Start of Block

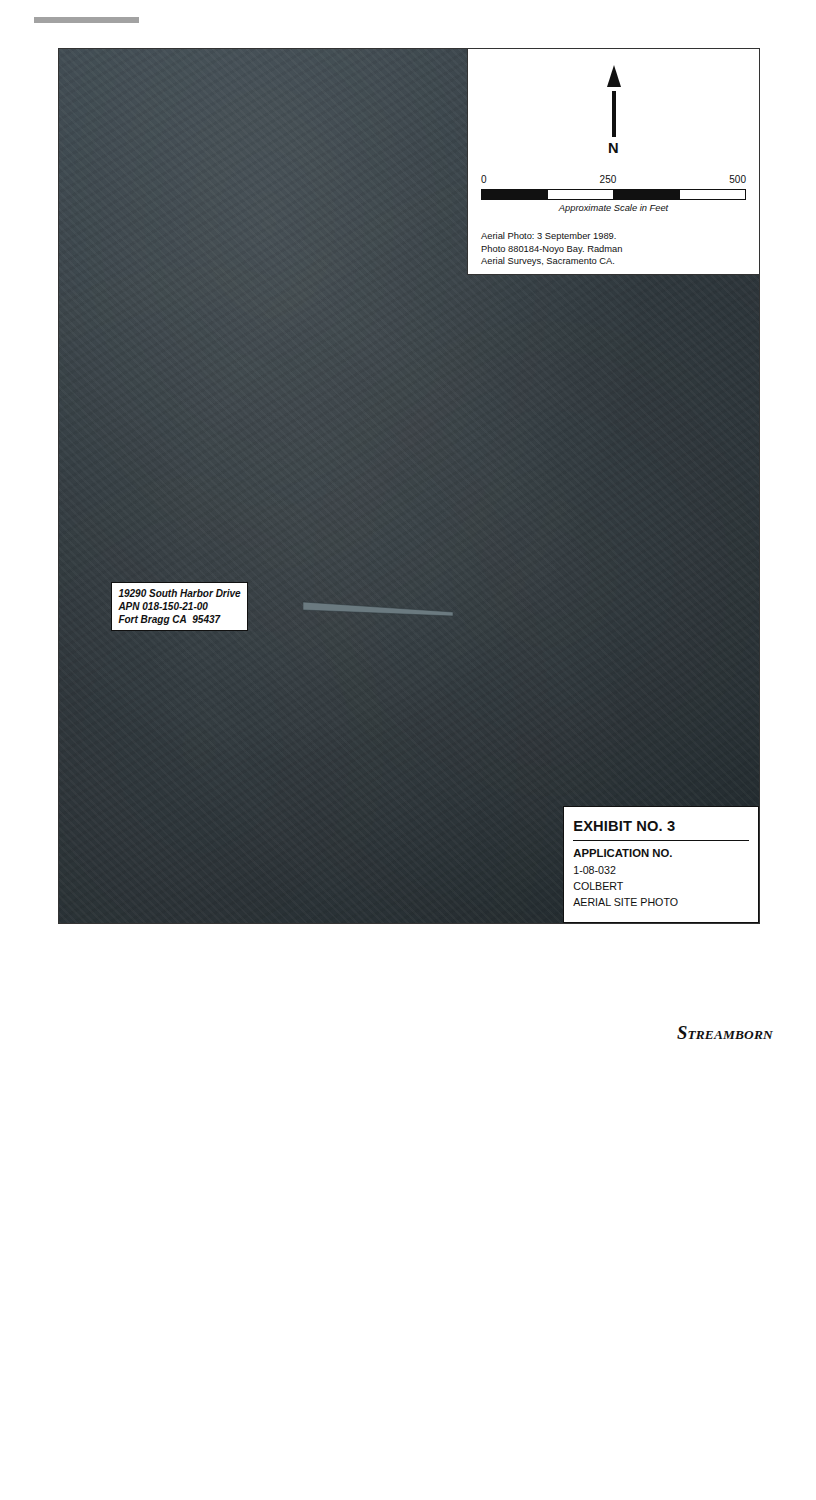N
0 250 500
Approximate Scale in Feet
Aerial Photo: 3 September 1989.
Photo 880184-Noyo Bay. Radman
Aerial Surveys, Sacramento CA.
19290 South Harbor Drive
APN 018-150-21-00
Fort Bragg CA 95437
EXHIBIT NO. 3
APPLICATION NO.
1-08-032
COLBERT
AERIAL SITE PHOTO
STREAMBORN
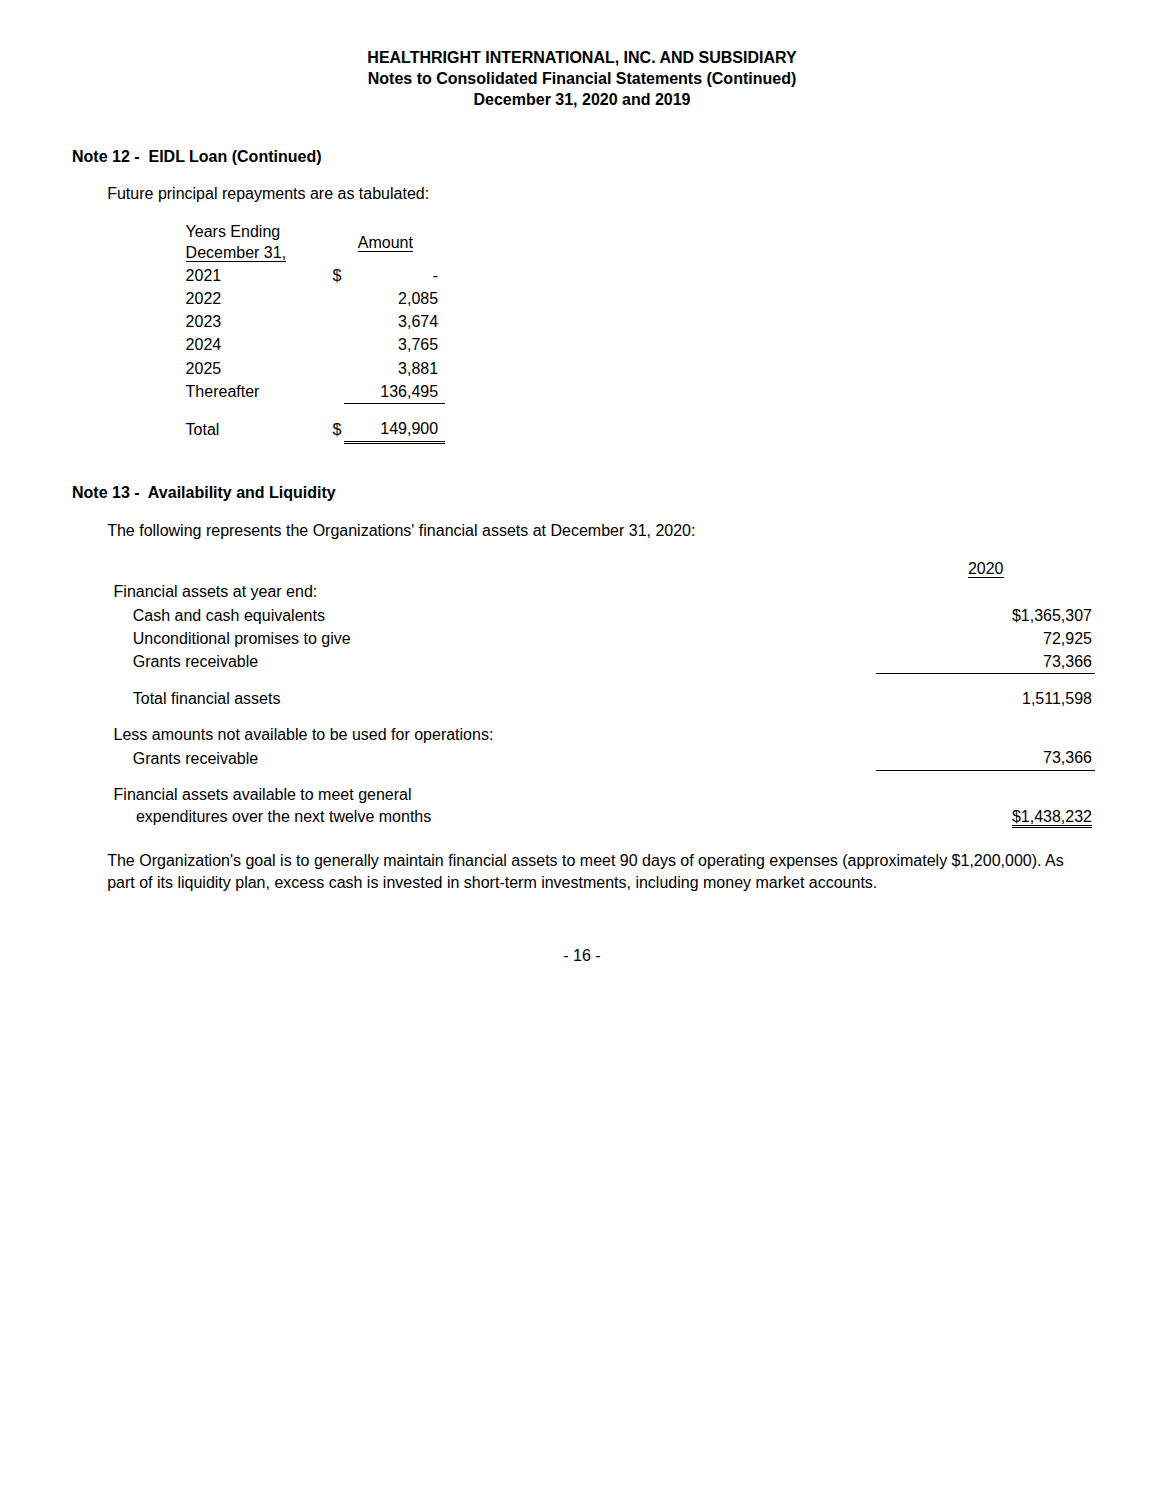HEALTHRIGHT INTERNATIONAL, INC. AND SUBSIDIARY
Notes to Consolidated Financial Statements (Continued)
December 31, 2020 and 2019
Note 12 - EIDL Loan (Continued)
Future principal repayments are as tabulated:
| Years Ending December 31, | Amount |
| --- | --- |
| 2021 | $ | - |
| 2022 | | 2,085 |
| 2023 | | 3,674 |
| 2024 | | 3,765 |
| 2025 | | 3,881 |
| Thereafter | | 136,495 |
| Total | $ | 149,900 |
Note 13 - Availability and Liquidity
The following represents the Organizations' financial assets at December 31, 2020:
| | 2020 |
| Financial assets at year end: | |
| Cash and cash equivalents | $1,365,307 |
| Unconditional promises to give | 72,925 |
| Grants receivable | 73,366 |
| Total financial assets | 1,511,598 |
| Less amounts not available to be used for operations: | |
| Grants receivable | 73,366 |
| Financial assets available to meet general expenditures over the next twelve months | $1,438,232 |
The Organization's goal is to generally maintain financial assets to meet 90 days of operating expenses (approximately $1,200,000). As part of its liquidity plan, excess cash is invested in short-term investments, including money market accounts.
- 16 -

End of Block

Once the pictures are removed, reproduce the remaining entries above exactly.

N
0 250 500
Approximate Scale in Feet
Aerial Photo: 3 September 1989.
Photo 880184-Noyo Bay. Radman
Aerial Surveys, Sacramento CA.
19290 South Harbor Drive
APN 018-150-21-00
Fort Bragg CA 95437
EXHIBIT NO. 3
APPLICATION NO.
1-08-032
COLBERT
AERIAL SITE PHOTO
STREAMBORN
HEALTHRIGHT INTERNATIONAL, INC. AND SUBSIDIARY
Notes to Consolidated Financial Statements (Continued)
December 31, 2020 and 2019
Note 12 - EIDL Loan (Continued)
Future principal repayments are as tabulated:
| Years Ending December 31, | Amount |
| --- | --- |
| 2021 | $ | - |
| 2022 | | 2,085 |
| 2023 | | 3,674 |
| 2024 | | 3,765 |
| 2025 | | 3,881 |
| Thereafter | | 136,495 |
| Total | $ | 149,900 |
Note 13 - Availability and Liquidity
The following represents the Organizations' financial assets at December 31, 2020:
| | 2020 |
| Financial assets at year end: | |
| Cash and cash equivalents | $1,365,307 |
| Unconditional promises to give | 72,925 |
| Grants receivable | 73,366 |
| Total financial assets | 1,511,598 |
| Less amounts not available to be used for operations: | |
| Grants receivable | 73,366 |
| Financial assets available to meet general expenditures over the next twelve months | $1,438,232 |
The Organization's goal is to generally maintain financial assets to meet 90 days of operating expenses (approximately $1,200,000). As part of its liquidity plan, excess cash is invested in short-term investments, including money market accounts.
- 16 -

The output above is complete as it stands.